Thursday, April 16, 2009

Kristof vs. Reality

So today in the New York Times there is an editorial by Nick Kristof on the role of intelligence. He basically tries to shoot down the notion that intelligence in inherited. Here are some of his arguments:


One gauge of that is that when poor children are adopted into upper-middle-class households, their I.Q.’s rise by 12 to 18 points, depending on the study. For example, a French study showed that children from poor households adopted into upper-middle-class homes averaged an I.Q. of 107 by one test and 111 by another. Their siblings who were not adopted averaged 95 on both tests.



Indeed, the average I.Q. of a person in 1917 would amount to only 73 on today’s I.Q. test. Half the population of 1917 would be considered mentally retarded by today’s measurements, Professor Nisbett says.


Flynn Effect



Another proven intervention is to tell junior-high-school students that I.Q. is expandable, and that their intelligence is something they can help shape. Students exposed to that idea work harder and get better grades.



He has some interesting points. However, the report entitled Intelligence: Knowns and Unknowns showcases a basic fact:

"Recent twin and adoption studies suggest that while the effect of the family environment is substantial in early childhood, it becomes quite small by late adolescence. These findings suggest that differences in the life styles of families whatever their importance may be for many aspects of children's lives make little long-term difference for the skills measured by intelligence tests."
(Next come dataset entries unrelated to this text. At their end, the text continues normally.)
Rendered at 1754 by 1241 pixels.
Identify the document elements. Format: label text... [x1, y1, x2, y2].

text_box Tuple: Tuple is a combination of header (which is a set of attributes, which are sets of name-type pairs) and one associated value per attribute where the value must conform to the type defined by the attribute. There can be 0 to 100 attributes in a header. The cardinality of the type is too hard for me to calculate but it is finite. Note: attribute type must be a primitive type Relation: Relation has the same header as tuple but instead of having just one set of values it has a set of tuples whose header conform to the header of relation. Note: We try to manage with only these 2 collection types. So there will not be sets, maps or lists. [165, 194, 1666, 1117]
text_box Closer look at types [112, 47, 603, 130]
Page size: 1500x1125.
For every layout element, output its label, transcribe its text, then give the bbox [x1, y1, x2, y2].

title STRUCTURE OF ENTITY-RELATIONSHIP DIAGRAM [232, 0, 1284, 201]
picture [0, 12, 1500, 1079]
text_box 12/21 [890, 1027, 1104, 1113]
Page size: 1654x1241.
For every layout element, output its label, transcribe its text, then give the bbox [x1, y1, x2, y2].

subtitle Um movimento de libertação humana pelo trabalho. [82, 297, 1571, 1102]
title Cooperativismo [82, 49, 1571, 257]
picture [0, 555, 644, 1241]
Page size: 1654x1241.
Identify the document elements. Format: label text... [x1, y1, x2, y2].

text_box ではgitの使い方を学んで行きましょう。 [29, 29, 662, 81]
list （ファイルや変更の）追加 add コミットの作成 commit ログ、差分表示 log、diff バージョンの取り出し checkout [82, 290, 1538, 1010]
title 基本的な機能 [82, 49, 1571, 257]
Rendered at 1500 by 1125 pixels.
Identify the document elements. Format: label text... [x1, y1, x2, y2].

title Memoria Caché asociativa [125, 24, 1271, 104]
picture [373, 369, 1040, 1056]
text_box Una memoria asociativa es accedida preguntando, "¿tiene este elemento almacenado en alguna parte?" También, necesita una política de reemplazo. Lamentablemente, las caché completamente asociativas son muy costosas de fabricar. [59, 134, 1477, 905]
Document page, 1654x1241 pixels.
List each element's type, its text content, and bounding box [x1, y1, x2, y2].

So we can dispute statistics and tests. Every liberal commentator can easily cherry pick a few tests that show that in certain circumstance, stupid people will do better than usual with certain environments. But he never addressed the deep structural contradictions with claiming that everyone has equal IQ. On the surface, you know that's absurd-families raising non-twin siblings easily see the differences in intelligence between them.

What they key is, is that brain structure matters. It's what makes humans more intelligent than animals, and it gives us our own personalities


The researchers said the brain differences are structural and can be measured as variations in the size of specific regions of the brain that appear to be linked with each of the four personality types.



And even just a few years ago the NY Times reported that intelligence was genetic.


The researchers found that average children (I.Q. scores 83 to 108) reached a peak of cortical thickness at age 7 or 8. Highly intelligent children (121 to 149 in I.Q.) reached a peak thickness much later, at 13, followed by a more dynamic pruning process.

One interpretation, Dr. Rapoport said, is that the brains of highly intelligent children are more plastic or changeable, swinging through a higher trajectory of cortical thickening and thinning than occurs in average children. The scans show the "sculpturing or fine tuning of parts of the cortex which support higher level thought, and maybe this is happening more efficiently in the most intelligent children," Dr. Shaw said.



So Part I addressed why the basic science of Kristof is wrong. Part II will address the implications.